==== DOCUMENT PASSAGE
The Age of Enlightenment was a wave of humanist and scientific thought that spread across Europe during the 18th century, producing great advancements in many fields, particularly in science.

In recent years software development appears to have experienced its own age of enlightenment with the spread of ‘Agile’ methods taking more adaptive and iterative approaches, requiring continuous learning among its practitioners.  But if that’s true, why does so much of the software and technology that touches our lives still seem to be problematic?

A brief background to Agile

My earliest experience of software development was during my electronic engineering degree in the early 1990s. We were introduced to the programming language Modula-2 to teach us problem-solving through the use of computers. The first chapter of the textbook laid out a method based on six steps:

  1. Define the problem
  2. Design a solution
  3. Refine the solution
  4. Develop a testing strategy
  5. Code and test the program
  6. Complete the documentation

This linear approach is also present in many of the formal or plan-driven approaches to software development that were in common use at that time (e.g. Waterfall or V-model).  These methods are sequential: each stage must be completed before progressing to the next.
========
**ASSIGNED TASK 1**
Give the passage on Agile software development again from "1. Define the" up to and including "to the next.", substituting "Spiral" for "Waterfall".
==== DATA SUPPLIED
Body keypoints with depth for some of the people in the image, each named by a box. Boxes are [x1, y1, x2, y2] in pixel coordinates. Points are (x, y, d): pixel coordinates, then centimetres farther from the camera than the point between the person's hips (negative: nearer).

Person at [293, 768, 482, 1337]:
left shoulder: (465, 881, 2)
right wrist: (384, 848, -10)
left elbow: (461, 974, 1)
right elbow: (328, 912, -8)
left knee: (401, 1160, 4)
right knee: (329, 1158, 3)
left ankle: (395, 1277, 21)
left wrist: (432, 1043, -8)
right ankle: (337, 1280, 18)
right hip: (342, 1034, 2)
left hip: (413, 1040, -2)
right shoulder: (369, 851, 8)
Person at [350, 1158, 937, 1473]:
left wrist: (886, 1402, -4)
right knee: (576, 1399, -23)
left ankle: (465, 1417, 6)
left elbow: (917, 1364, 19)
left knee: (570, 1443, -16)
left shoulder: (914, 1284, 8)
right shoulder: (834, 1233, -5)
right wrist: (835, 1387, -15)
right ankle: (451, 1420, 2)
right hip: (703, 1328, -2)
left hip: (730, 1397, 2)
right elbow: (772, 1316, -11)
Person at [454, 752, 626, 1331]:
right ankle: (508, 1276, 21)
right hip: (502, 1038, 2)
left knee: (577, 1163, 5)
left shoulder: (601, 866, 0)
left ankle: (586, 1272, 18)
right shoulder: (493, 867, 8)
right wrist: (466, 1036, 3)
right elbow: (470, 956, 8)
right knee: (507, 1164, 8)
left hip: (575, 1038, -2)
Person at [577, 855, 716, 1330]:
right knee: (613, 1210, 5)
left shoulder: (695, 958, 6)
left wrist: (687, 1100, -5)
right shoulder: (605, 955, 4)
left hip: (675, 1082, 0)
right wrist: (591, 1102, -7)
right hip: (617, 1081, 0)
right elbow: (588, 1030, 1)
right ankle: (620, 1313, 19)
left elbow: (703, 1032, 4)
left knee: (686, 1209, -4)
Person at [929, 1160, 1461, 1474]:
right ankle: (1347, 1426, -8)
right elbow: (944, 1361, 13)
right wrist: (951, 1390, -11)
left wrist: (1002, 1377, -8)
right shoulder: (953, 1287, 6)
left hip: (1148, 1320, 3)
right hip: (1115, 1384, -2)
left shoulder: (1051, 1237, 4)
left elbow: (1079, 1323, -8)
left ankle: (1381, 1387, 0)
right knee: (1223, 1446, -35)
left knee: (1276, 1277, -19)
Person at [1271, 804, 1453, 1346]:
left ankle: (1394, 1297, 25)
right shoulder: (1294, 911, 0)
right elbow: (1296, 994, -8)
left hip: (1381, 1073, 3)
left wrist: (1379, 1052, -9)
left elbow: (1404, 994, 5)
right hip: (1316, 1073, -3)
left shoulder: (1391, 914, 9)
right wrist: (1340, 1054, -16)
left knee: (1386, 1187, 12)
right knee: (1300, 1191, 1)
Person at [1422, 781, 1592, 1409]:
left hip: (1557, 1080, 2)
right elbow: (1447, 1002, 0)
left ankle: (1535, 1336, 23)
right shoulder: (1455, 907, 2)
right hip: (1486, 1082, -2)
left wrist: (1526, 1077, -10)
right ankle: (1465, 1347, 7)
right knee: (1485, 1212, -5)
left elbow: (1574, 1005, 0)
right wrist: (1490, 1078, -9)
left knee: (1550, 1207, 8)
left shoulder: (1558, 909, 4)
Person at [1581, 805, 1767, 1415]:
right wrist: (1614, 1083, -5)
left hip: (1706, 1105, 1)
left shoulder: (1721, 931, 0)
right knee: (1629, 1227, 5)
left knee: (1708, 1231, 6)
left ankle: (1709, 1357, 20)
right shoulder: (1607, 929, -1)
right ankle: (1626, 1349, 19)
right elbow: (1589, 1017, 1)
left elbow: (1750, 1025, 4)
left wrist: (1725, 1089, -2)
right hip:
========
**ASSIGNED TASK 2**
Please repeat the lines of the listing from the line with "right hip: (617, 1081, 0)" up to and including the line with "right elbow: (944, 1361, 13)".

**RESULT 1**
1. Define the problem
  2. Design a solution
  3. Refine the solution
  4. Develop a testing strategy
  5. Code and test the program
  6. Complete the documentation

This linear approach is also present in many of the formal or plan-driven approaches to software development that were in common use at that time (e.g. Spiral or V-model).  These methods are sequential: each stage must be completed before progressing to the next.

**RESULT 2**
right hip: (617, 1081, 0)
right elbow: (588, 1030, 1)
right ankle: (620, 1313, 19)
left elbow: (703, 1032, 4)
left knee: (686, 1209, -4)
Person at [929, 1160, 1461, 1474]:
right ankle: (1347, 1426, -8)
right elbow: (944, 1361, 13)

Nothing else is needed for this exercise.